* **Activity**
Pull out every line in the data below that contains the word "Apagador".

== Records ==

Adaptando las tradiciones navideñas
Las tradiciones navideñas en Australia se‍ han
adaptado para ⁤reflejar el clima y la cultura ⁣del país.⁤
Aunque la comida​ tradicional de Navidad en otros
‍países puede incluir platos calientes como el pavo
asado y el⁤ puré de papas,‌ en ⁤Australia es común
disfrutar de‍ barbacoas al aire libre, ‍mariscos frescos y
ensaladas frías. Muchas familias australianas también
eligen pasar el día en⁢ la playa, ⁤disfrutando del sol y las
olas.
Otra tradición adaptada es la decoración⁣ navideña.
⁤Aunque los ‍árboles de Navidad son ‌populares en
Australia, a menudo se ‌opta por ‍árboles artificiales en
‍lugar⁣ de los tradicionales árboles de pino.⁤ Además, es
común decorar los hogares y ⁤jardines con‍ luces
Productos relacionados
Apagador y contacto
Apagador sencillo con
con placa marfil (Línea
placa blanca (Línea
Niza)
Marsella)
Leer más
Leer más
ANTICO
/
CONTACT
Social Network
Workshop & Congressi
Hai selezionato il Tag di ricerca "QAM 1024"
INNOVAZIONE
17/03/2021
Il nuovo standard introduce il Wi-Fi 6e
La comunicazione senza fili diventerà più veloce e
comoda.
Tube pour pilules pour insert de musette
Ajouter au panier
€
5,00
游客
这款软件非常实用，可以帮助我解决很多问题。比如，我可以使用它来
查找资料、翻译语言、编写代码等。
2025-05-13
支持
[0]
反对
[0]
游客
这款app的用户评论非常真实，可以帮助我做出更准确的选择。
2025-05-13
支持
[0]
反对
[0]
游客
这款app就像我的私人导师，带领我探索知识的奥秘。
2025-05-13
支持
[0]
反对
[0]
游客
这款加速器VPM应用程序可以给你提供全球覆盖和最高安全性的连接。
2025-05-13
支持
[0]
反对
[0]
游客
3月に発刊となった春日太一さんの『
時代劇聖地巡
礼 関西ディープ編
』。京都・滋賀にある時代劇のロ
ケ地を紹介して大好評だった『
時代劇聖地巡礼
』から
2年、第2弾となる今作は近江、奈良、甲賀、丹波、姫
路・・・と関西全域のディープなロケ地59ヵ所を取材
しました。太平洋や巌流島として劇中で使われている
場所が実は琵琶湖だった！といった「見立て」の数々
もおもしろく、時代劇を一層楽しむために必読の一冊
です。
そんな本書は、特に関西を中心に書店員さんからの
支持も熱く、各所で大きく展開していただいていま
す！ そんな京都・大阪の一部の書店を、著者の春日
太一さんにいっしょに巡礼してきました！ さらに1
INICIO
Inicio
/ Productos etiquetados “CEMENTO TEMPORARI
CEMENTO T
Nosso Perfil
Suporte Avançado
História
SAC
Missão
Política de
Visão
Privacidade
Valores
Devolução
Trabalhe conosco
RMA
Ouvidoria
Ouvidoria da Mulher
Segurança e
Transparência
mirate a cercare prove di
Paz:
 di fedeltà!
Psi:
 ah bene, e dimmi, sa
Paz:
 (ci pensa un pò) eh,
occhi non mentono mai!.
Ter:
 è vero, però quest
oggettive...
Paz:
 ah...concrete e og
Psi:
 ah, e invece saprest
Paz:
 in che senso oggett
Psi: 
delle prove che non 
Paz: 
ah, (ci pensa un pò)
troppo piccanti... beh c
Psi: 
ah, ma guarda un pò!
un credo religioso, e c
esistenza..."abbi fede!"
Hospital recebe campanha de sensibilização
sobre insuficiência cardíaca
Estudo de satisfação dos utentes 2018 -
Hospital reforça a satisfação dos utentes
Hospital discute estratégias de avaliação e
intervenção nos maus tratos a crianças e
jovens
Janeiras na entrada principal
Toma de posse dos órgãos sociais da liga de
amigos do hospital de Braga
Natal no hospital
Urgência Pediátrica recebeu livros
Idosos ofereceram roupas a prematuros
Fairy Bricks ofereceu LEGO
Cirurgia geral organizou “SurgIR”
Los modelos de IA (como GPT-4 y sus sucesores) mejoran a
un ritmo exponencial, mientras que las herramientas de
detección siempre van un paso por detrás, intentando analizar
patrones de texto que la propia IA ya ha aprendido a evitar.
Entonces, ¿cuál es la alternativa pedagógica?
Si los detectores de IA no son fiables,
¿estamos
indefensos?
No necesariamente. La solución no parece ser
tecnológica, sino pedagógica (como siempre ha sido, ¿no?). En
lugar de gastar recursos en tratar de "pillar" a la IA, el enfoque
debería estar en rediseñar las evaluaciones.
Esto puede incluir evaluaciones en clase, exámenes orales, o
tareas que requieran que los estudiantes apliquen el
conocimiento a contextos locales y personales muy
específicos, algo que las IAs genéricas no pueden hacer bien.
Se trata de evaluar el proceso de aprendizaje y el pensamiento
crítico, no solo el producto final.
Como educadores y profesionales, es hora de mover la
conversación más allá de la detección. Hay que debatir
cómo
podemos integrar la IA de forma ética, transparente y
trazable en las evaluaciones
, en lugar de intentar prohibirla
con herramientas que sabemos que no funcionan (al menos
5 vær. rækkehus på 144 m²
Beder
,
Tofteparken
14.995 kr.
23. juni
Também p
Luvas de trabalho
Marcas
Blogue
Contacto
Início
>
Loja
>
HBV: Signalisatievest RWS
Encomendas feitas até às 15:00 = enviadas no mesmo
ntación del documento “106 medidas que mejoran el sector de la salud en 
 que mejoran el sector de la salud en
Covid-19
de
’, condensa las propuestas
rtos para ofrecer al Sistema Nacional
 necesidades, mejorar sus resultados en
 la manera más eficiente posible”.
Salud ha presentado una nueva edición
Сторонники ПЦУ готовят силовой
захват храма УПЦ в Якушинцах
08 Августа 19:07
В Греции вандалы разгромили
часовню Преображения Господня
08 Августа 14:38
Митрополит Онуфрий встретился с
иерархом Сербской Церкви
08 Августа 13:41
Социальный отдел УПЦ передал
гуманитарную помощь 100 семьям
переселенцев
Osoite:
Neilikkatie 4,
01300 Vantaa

===

* **Solution to the problem**
Apagador y contacto
Apagador sencillo con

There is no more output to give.